In 1922, AbdulNour won election to become a member in the Governing Council of Mosul. In 1932, He declined a nomination for a medical administrative position in Baghdad in favor of continuing to live and serve in Mosul. In 1942, he was appointed Chief Medical Officer in the Governorate of Mosul and was based at the Royal Hospital in Mosul. At the end of 1944, AbdulNour applied for and was granted early retirement by the Ministry of Social Affairs and Health. In retirement, AbdulNour focused on his private medical practice and his medical service to the community of Mosul.

== Political life ==
AbdulNour twice won elections for a parliamentary seat as a member of Council of Representatives of Iraq (the lower chamber of Iraqi parliament), to represent Mosul, first in the parliamentary elections of 1937, and second in the elections of 1947. AbdulNour was a member of finance and defense committees, and he contributed to debates in the Iraqi parliament regarding the establishment of laws needed in the newly established Iraqi Kingdom. AbdulNour was nominated to be a member in the Constitutional Convention in Iraq in 1925 but he didn't win the vote to be a member.

== Mosul Question ==
As the Treaty of Lausanne in 1923 did not resolve the politically disputed territories between Turkey and the British government over the province of Mosul, the issue was commuted for arbitration at the League of Nations in what became known as the "Mosul Question." AbdulNour was a founding and instrumental member of the board of the Committee of Mosul. It was formed to raise awareness and advocate for the rights of the province of Mosul to remain within Iraq, and to join the Province of Baghdad and the Province of Basra, which had already formed the sovereign State of Iraq in 1921. The Committee of Mosul continued its active advocacy until the Anglo-Turkish agreement was signed, and the Province of Mosul joined Baghdad and Basra in the newly established the Kingdom of Iraq.

== Church ==
AbdulNour, was one of the few secular members chosen to represent different churches in the pivotal post WWI Syriac Orthodox Church Synod. This synod was held at the Mor Mattai Monastery in 1930 and it was the 3rd time that it was held in this monastery throughout the long history of Syriac Orthodox Church The Synod was presided over by Syrian Orthodox Patriarch MOR Ignatius Elias III (1917-1933) and moderated by Mor Severus Aphrem Barsoum (1889-1957), Archbishop of Syria and Lebanon (later Patriarch Ignatius Aphrem I Barsoum). The Synod discussed post-war challenges such as the huge numbers of refugees, the large number of destroyed churches in Turkey during Sayfo, issued new canon laws, and sought to organize church affairs.
Particular challenges included managing properties and endowments in different emerging nation-states in the Middle East and the globally scattered diaspora. Special attention was given to the situation of the Syriac Orthodox Church in India.
In 1945, AbdulNour was instrumental in the successful registration at Mosul's land registry office of cadastral rights to the endowments, properties, and large tracts of land of the villages belonging to the Mor Mattai Monastery.

== Humanitarian ==
Abdulahad volunteered his work and time and donated money to help the refugees that came to Mosul from Turkey after the Armenian genocide and Sayfo between 2014 and 2018. These refugees primarily came from Southern Turkey escaping the killings on the hands of Ottomans army and their allied tribes. The refugees continued to come to Mosul well in the middle of 1920s.

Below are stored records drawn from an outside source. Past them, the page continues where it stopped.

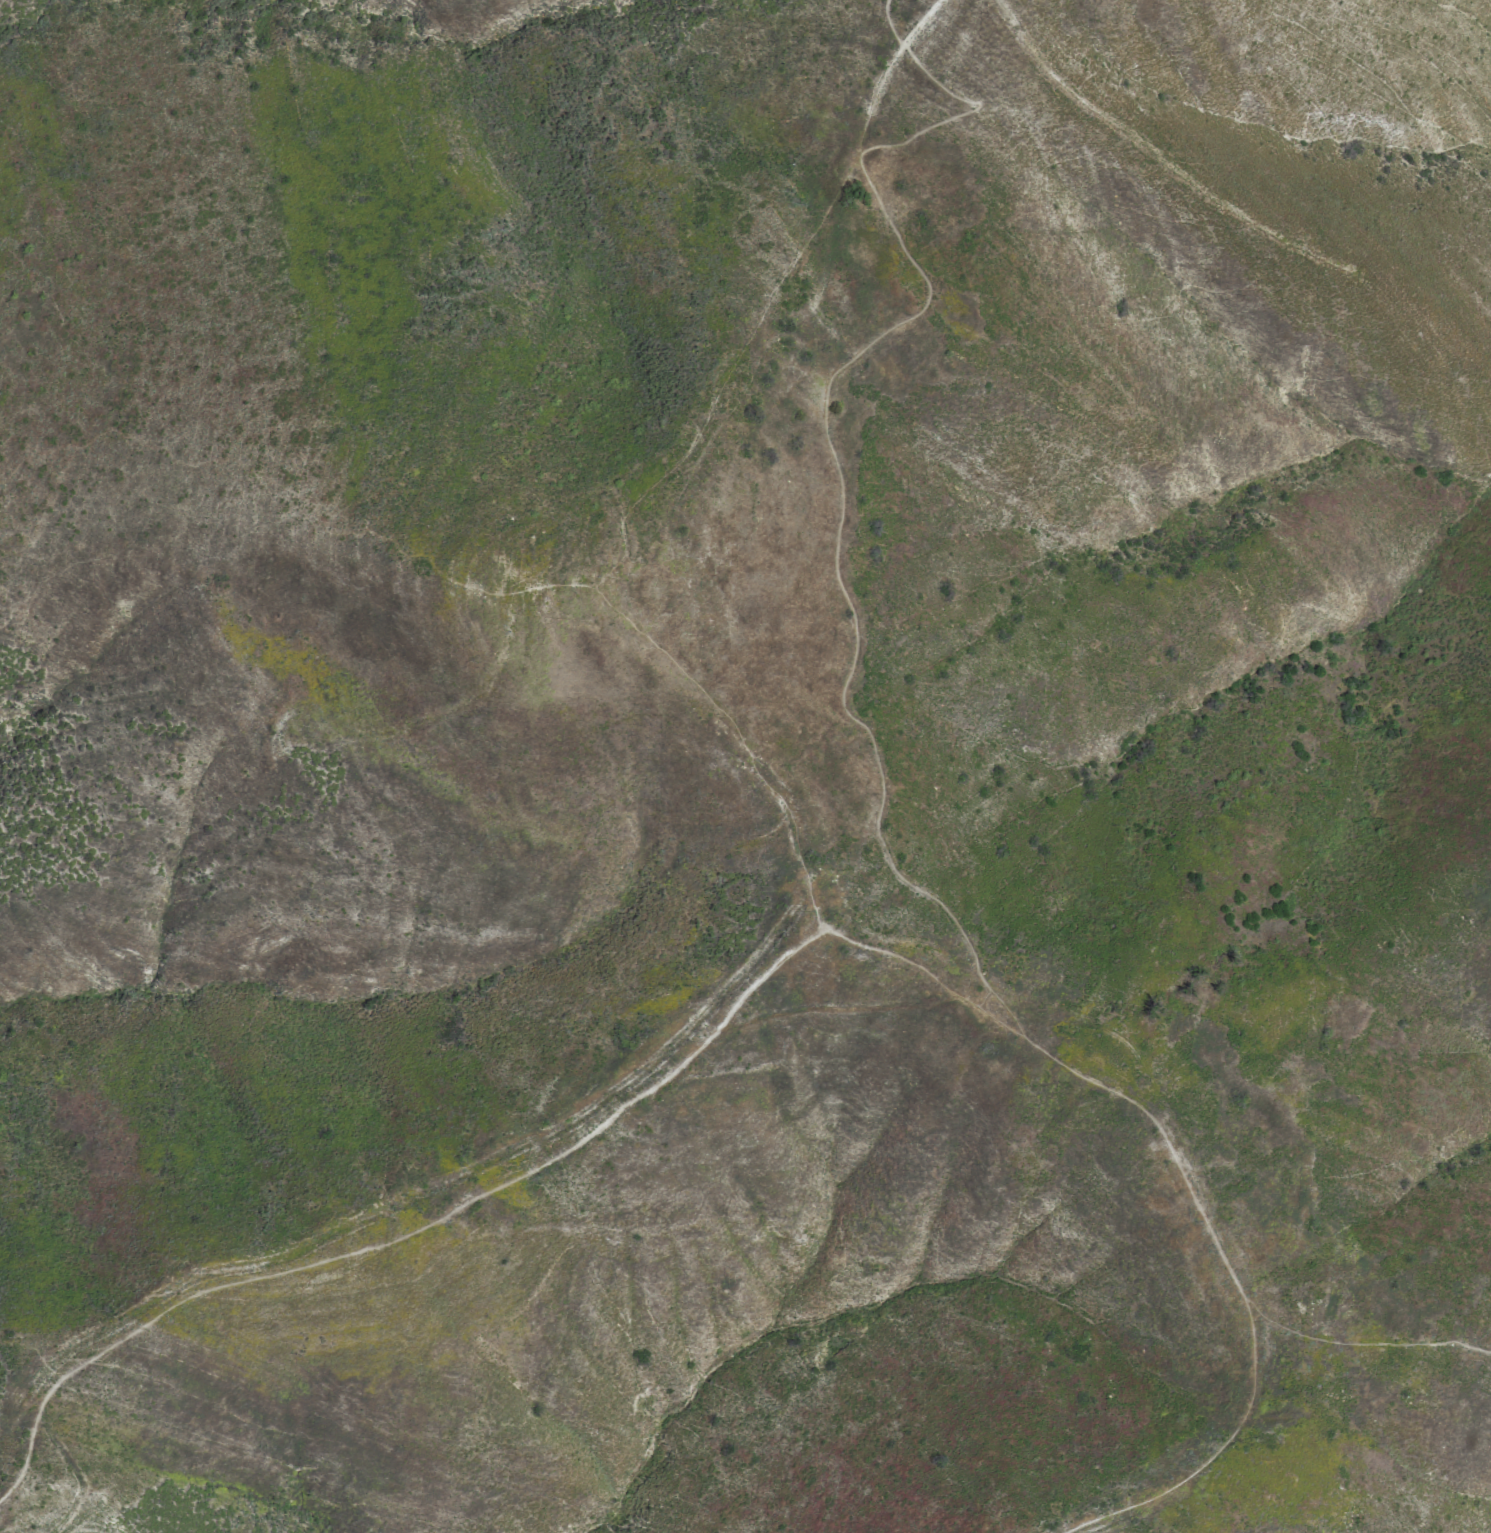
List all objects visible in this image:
road: (856, 154)
road: (826, 442)
road: (666, 471)
road: (818, 920)
road: (973, 1001)
road: (1089, 1080)
road: (409, 1235)
road: (1366, 1344)
road: (1201, 1466)

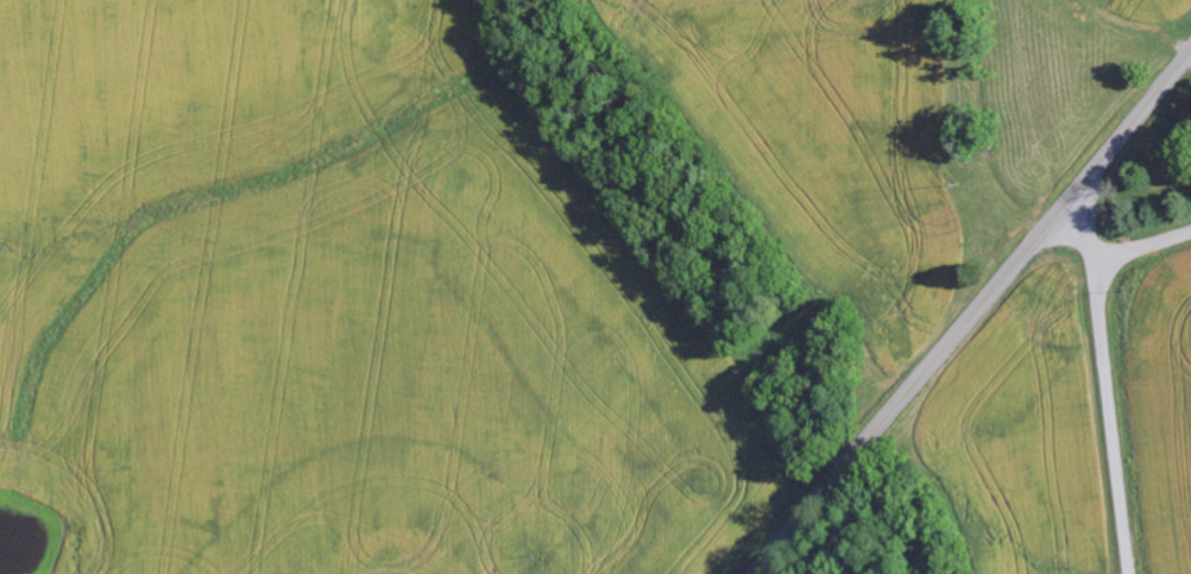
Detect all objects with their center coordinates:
road: (1142, 250)
road: (974, 313)
road: (1107, 377)

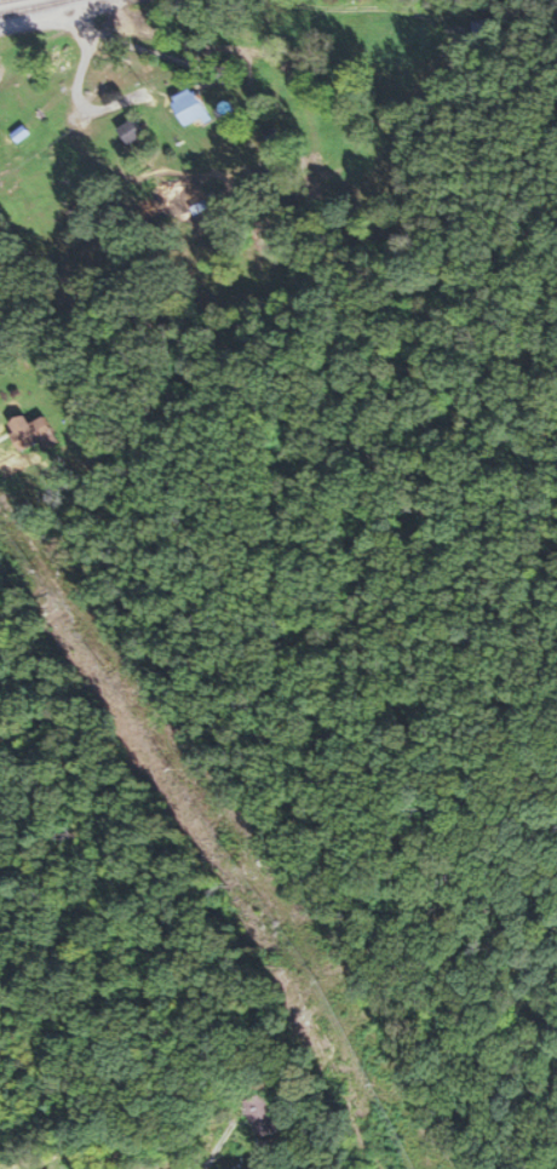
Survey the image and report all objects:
railway: (24, 4)
road: (53, 14)
building: (486, 30)
building: (422, 63)
building: (191, 107)
building: (262, 1117)

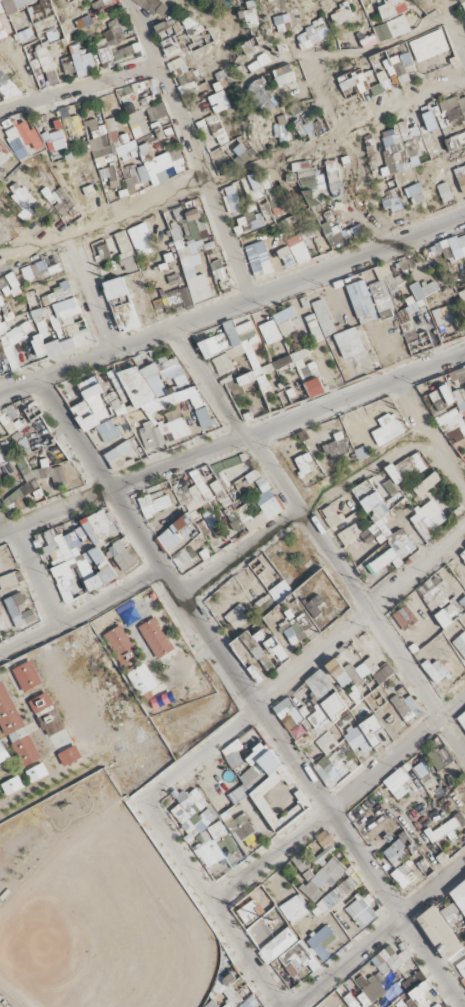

In 1937, AbdulNour volunteered with other doctors in Mosul to treat children for free in a newly established children clinic founded by a committee of prominent women in Mosul. He also gave lectures about children's health care and was a founding member of Iraqi Red Crescent branch in Mosul in 1937.

== Death ==
After a short illness, AbdulNour suffered a sudden heart attack and died at home on 28 February 1948. At his burial mass, he was eulogized by Rabban Bulus Behnam (later the Archbishop of Mosul from 1952 to 1963 and the Archbishop of Baghdad and Basra (1963-1969)).